- The problem
Report back every line in the data that includes the string "each".

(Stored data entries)
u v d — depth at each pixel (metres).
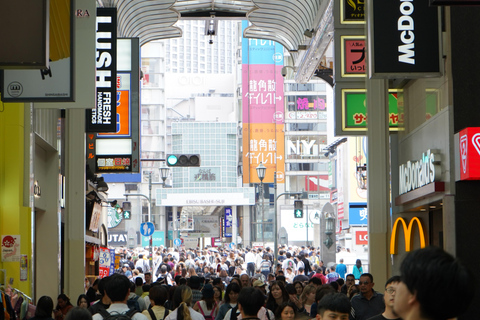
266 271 37.00
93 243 27.02
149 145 126.25
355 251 47.12
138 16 30.50
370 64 14.52
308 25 29.69
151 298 10.05
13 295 13.45
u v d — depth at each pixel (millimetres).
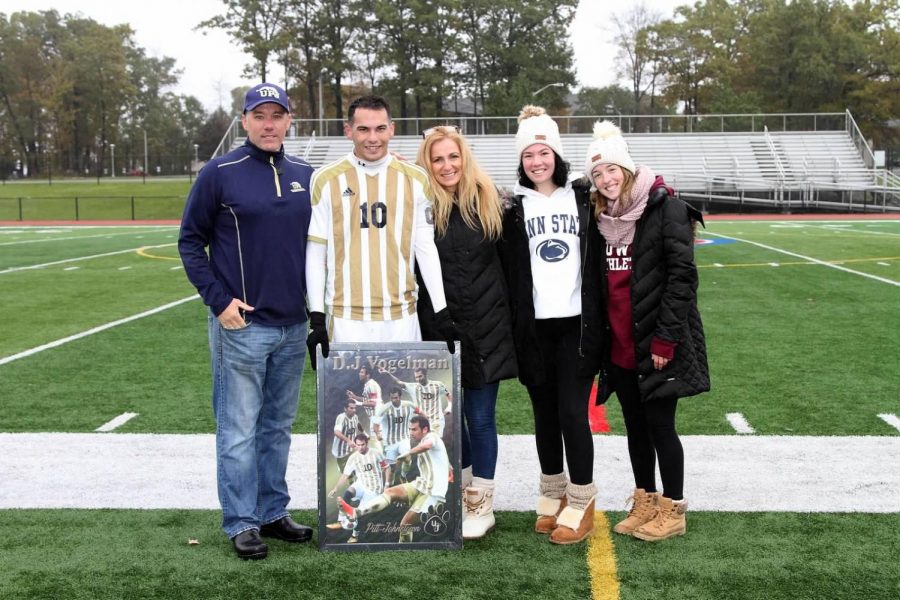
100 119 83750
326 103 60219
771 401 5949
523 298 3641
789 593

- Response
u v d — depth at each pixel (metres).
u v d — depth at each pixel (millimetres).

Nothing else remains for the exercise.